A report by the financial services company Standard & Poor’s dominated headlines this week when it argued that inequality is a threat to U.S. economic growth—not exactly a stance one might expect from Wall Street. Of particular concern to one of the firm’s chief economists has been the onset of the most recent recession and its slow recovery. As the New York Times’ “Upshot” blog would point out, the report didn’t quite break any new analytical ground. Still, as the author writes, “it is a sign of where things are shifting: Anyone who wants to explain why the United States economy is evolving the way it is needs to at least wrestle with the implications of a more unequal society for the economy as a whole.”


The harm brought on by inequality, of course, extends beyond the economy. Recent findings released by a group of researchers in the journal Demography suggest that income inequality has widened the life expectancy gap in the U.S. to a greater gulf than in most other developed countries. While unequal wealth distribution hasn’t had much of an effect on old-age mortality, it has led to a rise in deaths of younger people by violence or limited healthcare access. As a result, Healthline reports, life expectancy in some U.S. counties is lower than it is in Honduras or the Philippines.


We all know that America’s economic recovery hasn’t treated all earners equally (in 2012, for instance, the top 10 percent of U.S. earners took home more than half of the country’s income). Similarly, not all metro areas have felt an equal blow. As Richard Florida reports in CityLab, metros like New York, Detroit, San Francisco and L.A. report income inequality levels not unlike those of developing world nations like Swaziland and the Dominican Republic. But, as Florida is quick to point out, the disparities are seen across the map, underscoring “an issue that the entire nation will have to acknowledge and tackle.”


Meanwhile, also in CityLab, a new study probes the relationship between gentrification, race, and class-based inequality.

Florida writes:

Across the board, the likelihood of gentrification declined as the proportion of black residents in a neighborhood went up. The difference in reinvestment levels between neighborhoods of 35 and 45 percent black residents was more than twice the gap in extent of gentrification between neighborhoods of 5 and 15 percent black residents.

This persistent segregation, according to Florida, helps explain the division that happens within cities and metropolises.

***

> **WORK ORDER**:
Duplicate the passage from the text on inequality, starting at "The harm brought" and ending at "or the Philippines.".

***

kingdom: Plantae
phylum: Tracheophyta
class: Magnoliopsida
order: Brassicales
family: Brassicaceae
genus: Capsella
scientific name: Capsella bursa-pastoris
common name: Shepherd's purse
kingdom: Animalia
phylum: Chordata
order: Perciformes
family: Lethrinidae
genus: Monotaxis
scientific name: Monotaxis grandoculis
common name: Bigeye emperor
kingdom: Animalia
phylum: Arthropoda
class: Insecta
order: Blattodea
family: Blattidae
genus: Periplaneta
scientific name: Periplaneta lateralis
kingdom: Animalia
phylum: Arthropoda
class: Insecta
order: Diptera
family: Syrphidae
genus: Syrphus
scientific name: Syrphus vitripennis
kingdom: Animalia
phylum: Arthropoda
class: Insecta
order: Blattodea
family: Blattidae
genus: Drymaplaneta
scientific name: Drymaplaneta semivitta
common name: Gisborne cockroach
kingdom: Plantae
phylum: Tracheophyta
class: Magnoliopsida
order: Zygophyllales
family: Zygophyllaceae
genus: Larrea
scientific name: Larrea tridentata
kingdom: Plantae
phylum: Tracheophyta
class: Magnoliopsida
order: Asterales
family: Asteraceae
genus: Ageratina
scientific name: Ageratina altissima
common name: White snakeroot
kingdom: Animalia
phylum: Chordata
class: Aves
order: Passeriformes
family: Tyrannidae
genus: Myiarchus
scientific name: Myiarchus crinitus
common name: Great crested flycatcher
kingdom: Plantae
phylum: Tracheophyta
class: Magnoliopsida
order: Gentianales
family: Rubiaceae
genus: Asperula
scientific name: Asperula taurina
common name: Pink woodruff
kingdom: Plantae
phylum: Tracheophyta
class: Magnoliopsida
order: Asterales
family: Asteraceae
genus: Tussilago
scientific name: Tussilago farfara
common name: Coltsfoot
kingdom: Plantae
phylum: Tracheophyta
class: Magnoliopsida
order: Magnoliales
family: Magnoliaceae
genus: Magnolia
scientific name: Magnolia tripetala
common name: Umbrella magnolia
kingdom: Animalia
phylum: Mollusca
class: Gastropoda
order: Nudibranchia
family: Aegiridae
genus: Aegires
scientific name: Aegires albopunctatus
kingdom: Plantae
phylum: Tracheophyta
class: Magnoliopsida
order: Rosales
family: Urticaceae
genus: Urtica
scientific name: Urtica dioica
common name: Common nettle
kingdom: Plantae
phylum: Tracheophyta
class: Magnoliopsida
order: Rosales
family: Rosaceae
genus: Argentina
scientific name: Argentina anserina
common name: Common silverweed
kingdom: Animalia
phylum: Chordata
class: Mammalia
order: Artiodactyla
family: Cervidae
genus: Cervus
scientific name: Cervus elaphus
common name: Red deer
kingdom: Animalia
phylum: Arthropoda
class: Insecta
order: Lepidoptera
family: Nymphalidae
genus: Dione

***

> **ANSWER BELOW**:
The harm brought on by inequality, of course, extends beyond the economy. Recent findings released by a group of researchers in the journal Demography suggest that income inequality has widened the life expectancy gap in the U.S. to a greater gulf than in most other developed countries. While unequal wealth distribution hasn’t had much of an effect on old-age mortality, it has led to a rise in deaths of younger people by violence or limited healthcare access. As a result, Healthline reports, life expectancy in some U.S. counties is lower than it is in Honduras or the Philippines.